Das ist ein guter Kerngedanke. Eine sinnvollere Verwendung für Relikte des
Nationalsozialismus gibt es nicht, als sie dazu einzusetzen, vor
diktatorischen Zeiten wie der zu warnen, der sie entstammen. Leider bleibt
der Impact inhaltlich vage. Leider findet kaum politisch-historische
Einbettung statt.
Und leider konzentriert sich „Keiner soll frieren!“ nicht auf diese
Mission. „I Am (Not) Safe“ und „Space of Mourning“ erweisen sich als
Distraktion, sind keine Potenzierung. Was die drei Elemente miteinander
verbindet, um welche Sicherheit es geht, um welche Trauer, erschließt sich
nicht. Zudem liegen sie in getrennten Teilen des ohnehin schon
labyrinthischen Gebäudes, was Suchwege erfordert.

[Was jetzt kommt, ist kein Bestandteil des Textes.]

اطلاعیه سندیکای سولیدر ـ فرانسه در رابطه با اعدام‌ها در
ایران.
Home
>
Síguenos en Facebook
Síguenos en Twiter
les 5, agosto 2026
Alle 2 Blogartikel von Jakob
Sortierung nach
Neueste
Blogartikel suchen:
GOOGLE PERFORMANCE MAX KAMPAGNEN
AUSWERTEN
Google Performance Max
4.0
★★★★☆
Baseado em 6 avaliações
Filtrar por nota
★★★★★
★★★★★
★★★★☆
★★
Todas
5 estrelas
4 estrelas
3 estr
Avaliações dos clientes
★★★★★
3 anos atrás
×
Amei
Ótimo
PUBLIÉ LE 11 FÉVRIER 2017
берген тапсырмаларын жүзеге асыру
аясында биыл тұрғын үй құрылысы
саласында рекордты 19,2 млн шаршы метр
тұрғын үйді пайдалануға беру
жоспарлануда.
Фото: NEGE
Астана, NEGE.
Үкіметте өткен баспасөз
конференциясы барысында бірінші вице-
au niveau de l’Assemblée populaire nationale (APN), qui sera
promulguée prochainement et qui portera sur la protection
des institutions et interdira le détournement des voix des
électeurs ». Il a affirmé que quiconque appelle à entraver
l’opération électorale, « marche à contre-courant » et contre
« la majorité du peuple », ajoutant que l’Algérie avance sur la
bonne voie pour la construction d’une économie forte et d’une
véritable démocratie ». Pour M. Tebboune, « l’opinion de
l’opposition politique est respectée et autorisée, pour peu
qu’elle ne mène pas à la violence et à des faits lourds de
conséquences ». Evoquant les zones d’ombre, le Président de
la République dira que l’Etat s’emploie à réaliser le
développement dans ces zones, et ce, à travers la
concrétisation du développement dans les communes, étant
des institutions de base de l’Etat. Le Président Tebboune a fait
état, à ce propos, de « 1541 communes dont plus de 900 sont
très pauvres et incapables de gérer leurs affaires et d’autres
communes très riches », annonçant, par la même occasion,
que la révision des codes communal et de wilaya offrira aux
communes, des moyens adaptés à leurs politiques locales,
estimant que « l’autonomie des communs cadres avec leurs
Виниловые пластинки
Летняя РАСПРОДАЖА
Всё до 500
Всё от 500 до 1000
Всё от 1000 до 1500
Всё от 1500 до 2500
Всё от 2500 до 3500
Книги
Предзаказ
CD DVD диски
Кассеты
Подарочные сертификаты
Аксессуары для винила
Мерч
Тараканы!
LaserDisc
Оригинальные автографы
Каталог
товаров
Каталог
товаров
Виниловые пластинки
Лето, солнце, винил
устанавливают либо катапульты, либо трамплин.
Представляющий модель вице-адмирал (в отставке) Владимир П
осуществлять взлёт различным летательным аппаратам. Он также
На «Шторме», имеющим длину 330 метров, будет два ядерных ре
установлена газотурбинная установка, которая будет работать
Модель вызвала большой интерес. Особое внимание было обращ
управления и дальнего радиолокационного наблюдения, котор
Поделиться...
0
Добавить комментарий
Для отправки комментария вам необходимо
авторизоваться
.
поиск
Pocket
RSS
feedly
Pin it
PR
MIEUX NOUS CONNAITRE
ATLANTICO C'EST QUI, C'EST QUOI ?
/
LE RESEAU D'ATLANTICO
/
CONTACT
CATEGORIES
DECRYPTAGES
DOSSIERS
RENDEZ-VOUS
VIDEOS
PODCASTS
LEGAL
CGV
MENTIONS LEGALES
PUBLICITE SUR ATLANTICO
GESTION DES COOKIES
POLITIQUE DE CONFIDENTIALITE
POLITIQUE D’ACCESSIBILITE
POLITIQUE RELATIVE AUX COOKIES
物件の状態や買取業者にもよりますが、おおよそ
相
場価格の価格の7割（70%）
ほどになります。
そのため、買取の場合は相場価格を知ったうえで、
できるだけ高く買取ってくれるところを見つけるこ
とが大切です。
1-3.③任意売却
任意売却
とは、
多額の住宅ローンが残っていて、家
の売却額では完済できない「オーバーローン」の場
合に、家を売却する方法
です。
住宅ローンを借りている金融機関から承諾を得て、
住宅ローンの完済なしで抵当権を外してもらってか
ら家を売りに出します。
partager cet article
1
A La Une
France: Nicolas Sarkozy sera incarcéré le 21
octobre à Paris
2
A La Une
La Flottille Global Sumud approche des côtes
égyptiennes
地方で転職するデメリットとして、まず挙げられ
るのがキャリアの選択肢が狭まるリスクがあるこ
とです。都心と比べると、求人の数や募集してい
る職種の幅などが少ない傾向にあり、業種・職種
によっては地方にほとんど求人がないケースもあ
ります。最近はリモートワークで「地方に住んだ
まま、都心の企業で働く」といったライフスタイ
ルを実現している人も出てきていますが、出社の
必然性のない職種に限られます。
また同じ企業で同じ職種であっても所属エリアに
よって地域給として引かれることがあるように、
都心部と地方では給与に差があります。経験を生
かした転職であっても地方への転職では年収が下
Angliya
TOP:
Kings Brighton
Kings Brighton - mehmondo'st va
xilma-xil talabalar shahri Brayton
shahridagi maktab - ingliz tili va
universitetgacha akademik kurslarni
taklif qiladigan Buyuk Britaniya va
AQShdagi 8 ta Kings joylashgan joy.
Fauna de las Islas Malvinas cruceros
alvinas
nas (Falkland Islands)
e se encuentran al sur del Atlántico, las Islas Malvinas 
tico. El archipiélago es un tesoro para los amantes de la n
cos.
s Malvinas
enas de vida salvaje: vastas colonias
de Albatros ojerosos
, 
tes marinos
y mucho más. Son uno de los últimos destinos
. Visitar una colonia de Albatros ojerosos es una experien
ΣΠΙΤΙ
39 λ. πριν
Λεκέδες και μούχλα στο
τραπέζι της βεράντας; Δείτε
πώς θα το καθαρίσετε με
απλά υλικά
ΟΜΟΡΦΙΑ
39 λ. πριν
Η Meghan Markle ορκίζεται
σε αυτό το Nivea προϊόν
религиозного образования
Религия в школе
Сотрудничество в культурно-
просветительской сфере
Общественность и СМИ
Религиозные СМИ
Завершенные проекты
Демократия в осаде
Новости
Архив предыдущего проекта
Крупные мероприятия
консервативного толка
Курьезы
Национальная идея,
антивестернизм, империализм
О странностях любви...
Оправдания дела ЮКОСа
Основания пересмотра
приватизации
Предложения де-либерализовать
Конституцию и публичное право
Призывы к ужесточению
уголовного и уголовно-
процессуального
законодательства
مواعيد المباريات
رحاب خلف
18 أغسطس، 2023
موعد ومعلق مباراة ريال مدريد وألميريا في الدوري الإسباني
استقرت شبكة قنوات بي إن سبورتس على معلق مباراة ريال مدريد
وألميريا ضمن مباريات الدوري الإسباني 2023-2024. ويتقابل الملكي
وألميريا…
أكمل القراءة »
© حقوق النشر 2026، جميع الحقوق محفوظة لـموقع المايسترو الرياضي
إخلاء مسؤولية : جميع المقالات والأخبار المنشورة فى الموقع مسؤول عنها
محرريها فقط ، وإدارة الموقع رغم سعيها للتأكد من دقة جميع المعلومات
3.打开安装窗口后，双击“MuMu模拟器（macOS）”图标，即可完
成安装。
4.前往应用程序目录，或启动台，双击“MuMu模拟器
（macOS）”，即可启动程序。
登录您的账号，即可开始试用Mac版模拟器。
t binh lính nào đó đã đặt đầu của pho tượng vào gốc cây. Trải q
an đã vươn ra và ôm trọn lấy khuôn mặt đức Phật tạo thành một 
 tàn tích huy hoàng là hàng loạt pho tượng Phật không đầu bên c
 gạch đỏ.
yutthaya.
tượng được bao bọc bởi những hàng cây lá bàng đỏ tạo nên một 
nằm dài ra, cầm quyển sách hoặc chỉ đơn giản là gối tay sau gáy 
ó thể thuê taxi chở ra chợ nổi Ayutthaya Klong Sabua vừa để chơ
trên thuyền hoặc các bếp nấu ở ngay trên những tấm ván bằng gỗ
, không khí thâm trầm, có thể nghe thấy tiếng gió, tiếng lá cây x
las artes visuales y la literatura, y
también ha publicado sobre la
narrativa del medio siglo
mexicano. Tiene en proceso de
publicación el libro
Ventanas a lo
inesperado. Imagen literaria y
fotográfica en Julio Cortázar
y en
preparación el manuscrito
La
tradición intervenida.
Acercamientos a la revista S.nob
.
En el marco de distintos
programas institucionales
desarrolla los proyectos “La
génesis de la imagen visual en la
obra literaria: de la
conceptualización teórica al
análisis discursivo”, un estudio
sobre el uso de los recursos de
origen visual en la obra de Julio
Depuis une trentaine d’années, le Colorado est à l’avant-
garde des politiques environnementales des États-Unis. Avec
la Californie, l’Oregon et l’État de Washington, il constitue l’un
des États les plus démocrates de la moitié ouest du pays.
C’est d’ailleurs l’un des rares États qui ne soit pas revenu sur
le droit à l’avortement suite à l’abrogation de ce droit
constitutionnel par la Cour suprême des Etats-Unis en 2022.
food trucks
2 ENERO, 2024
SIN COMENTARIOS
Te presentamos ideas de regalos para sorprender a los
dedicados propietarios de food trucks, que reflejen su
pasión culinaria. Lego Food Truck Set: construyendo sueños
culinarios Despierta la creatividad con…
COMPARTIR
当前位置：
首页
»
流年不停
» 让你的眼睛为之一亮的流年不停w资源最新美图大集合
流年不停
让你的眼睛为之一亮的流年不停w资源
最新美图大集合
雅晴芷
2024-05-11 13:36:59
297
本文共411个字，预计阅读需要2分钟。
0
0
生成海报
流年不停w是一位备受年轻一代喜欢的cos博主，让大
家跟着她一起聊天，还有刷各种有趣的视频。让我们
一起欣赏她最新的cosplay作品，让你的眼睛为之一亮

Generell fehlt es an Publikumsführung. Ein Beispiel: An den zwölf
Skulpturen ist nicht notiert, aus welchen Relikten sie im Einzelnen
bestehen. Ein anderes: Wir erfahren nichts zur Geschichte der Blumen, zu
ihrer Verarbeitung, ihrem Verbleib. Der ausliegende Flyer schweigt dazu,
der Katalog erscheint erst im Dezember.
Viel ist Geraune, gedankliches Gewaber. Der Flyer behauptet, dass Reichman
hier auch seine eigene Biografie „erforscht“, seine eigenen Erinnerungen.
Mag sein, dass das so ist. Die Ausstellung selbst spiegelt nichts davon.
Ebenso rätselhaft bleibt, was „Keiner soll frieren!“ mit Nussbaum zu tun
hat. Gut, Reichman stammt aus einer jüdisch-orthodoxen Familie, hat in
Israel gelebt und befasst sich mit dem Regime, das Nussbaum 1944 in
Auschwitz ermordet hat. Sein Trauerraum verweist auf die Schiwa, die
siebentägige Trauerperiode im Judentum. Aber das ist mager.
Sicher, Kunst muss sich nicht in allem erklären, Verunsicherungen können
produktiv sein, zu Eindeutiges ist oft zu eindimensional, und
Informationen, die Besuchende sich selbst recherchieren, können sich
nachhaltiger einbrennen als aufbereitet Vorgefundenes. Genau das betont
Kuratorin Mechthild Achelwilm auch. Aber etwas mehr Input täte schon gut.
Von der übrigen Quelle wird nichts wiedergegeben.